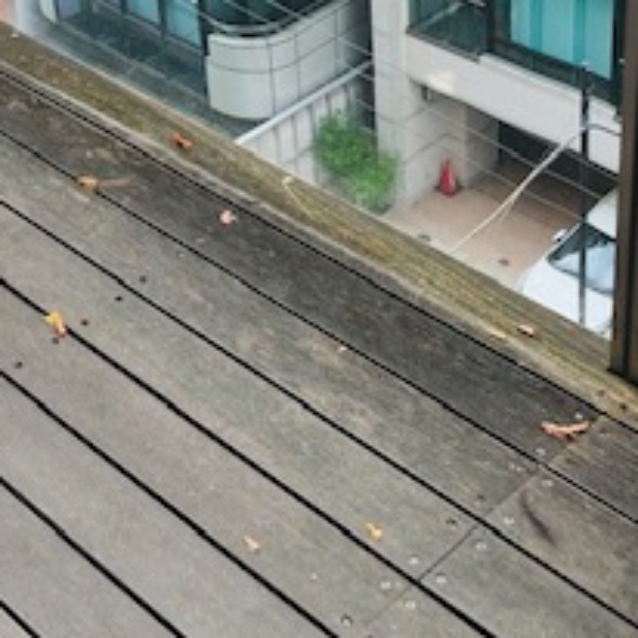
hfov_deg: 21.0
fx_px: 1606
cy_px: -96
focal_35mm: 77
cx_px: -115
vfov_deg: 21.1
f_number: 1.8
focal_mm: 3.99
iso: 20
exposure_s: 1/200
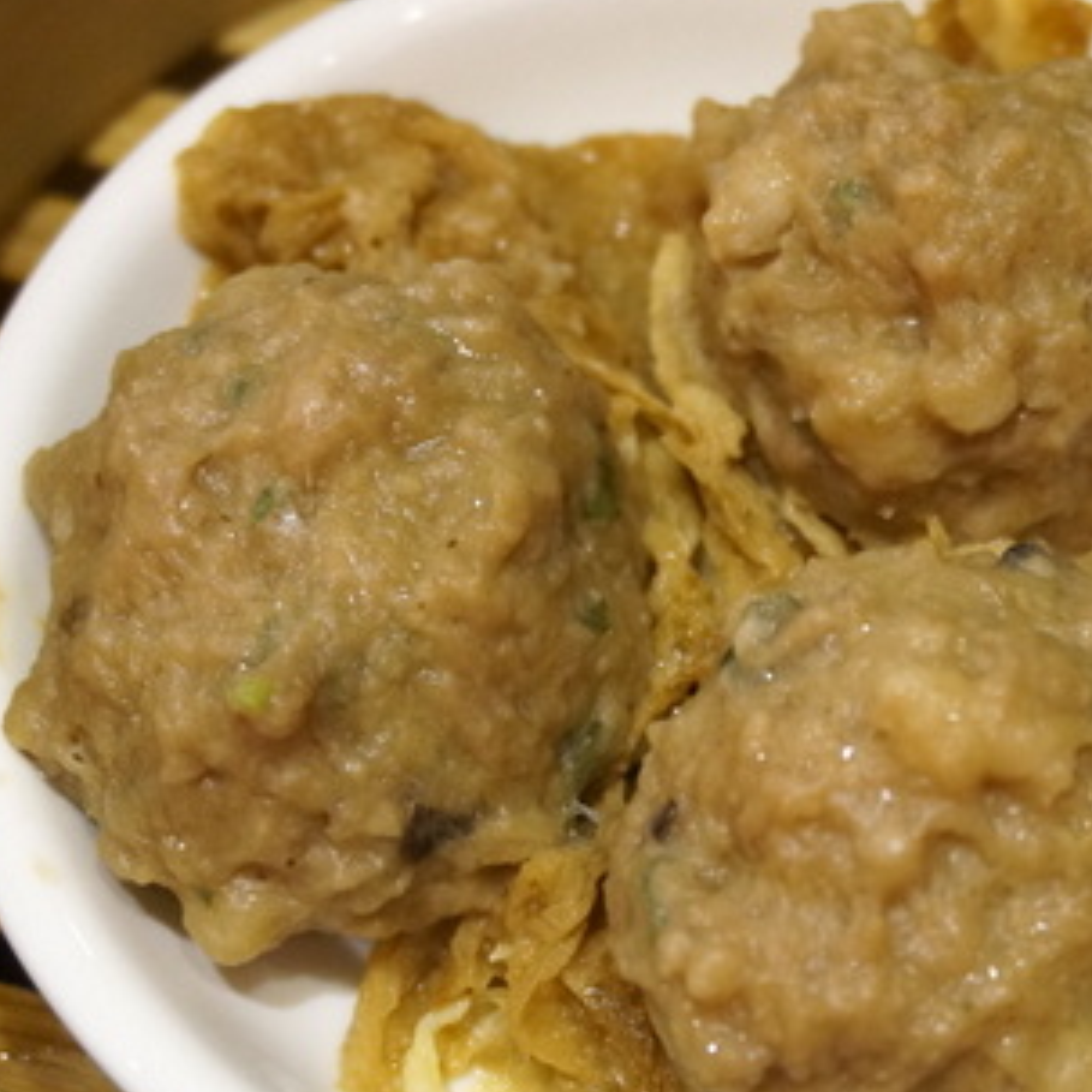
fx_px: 3069
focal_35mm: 86
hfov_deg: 20.0
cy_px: 568
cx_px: 818
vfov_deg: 20.2
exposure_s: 1/60
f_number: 5
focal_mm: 32
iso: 1600
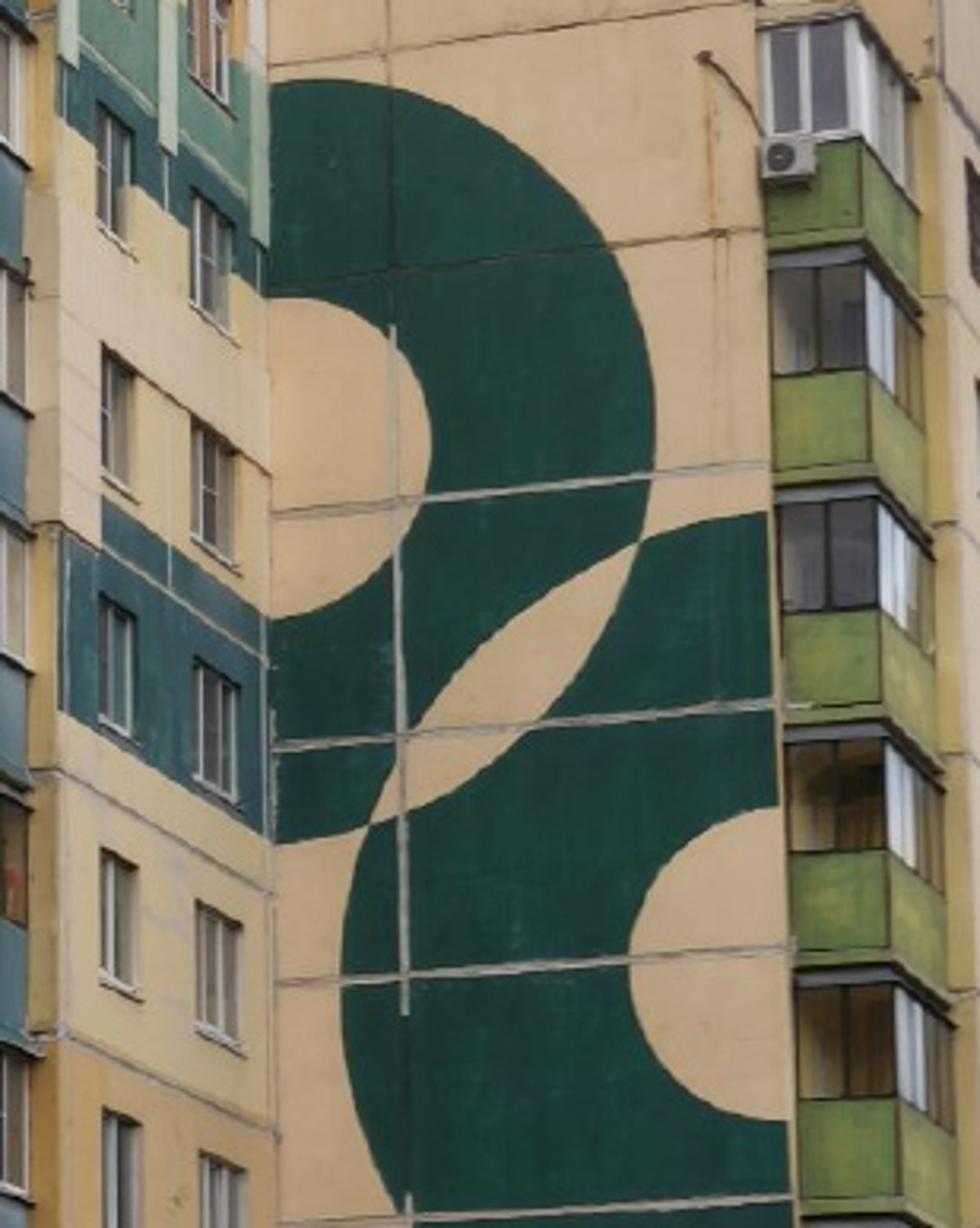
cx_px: -68
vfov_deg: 11.8
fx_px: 5953
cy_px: 606
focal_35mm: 164
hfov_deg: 9.3
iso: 50
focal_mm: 7.1
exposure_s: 1/148
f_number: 1.9
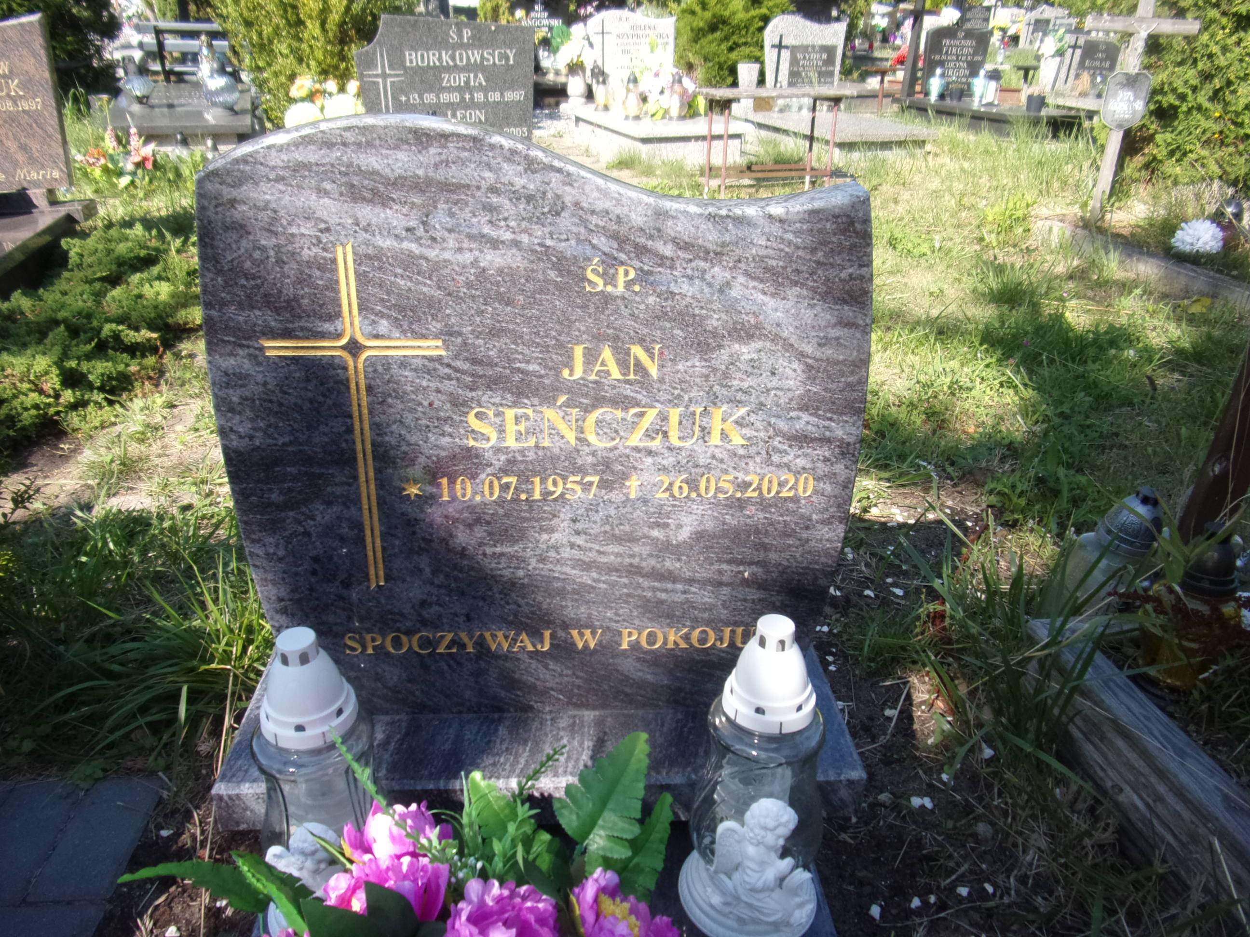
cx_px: 625
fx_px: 867
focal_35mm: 24
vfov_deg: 56.8
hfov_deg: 71.6
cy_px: 468
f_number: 3.3
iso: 80
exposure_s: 1/400
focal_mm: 4.3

**********

Give back the records word for word, without their pictures.

Reply to the task |
hfov_deg: 21.0
fx_px: 1606
cy_px: -96
focal_35mm: 77
cx_px: -115
vfov_deg: 21.1
f_number: 1.8
focal_mm: 3.99
iso: 20
exposure_s: 1/200
fx_px: 3069
focal_35mm: 86
hfov_deg: 20.0
cy_px: 568
cx_px: 818
vfov_deg: 20.2
exposure_s: 1/60
f_number: 5
focal_mm: 32
iso: 1600
cx_px: -68
vfov_deg: 11.8
fx_px: 5953
cy_px: 606
focal_35mm: 164
hfov_deg: 9.3
iso: 50
focal_mm: 7.1
exposure_s: 1/148
f_number: 1.9
cx_px: 625
fx_px: 867
focal_35mm: 24
vfov_deg: 56.8
hfov_deg: 71.6
cy_px: 468
f_number: 3.3
iso: 80
exposure_s: 1/400
focal_mm: 4.3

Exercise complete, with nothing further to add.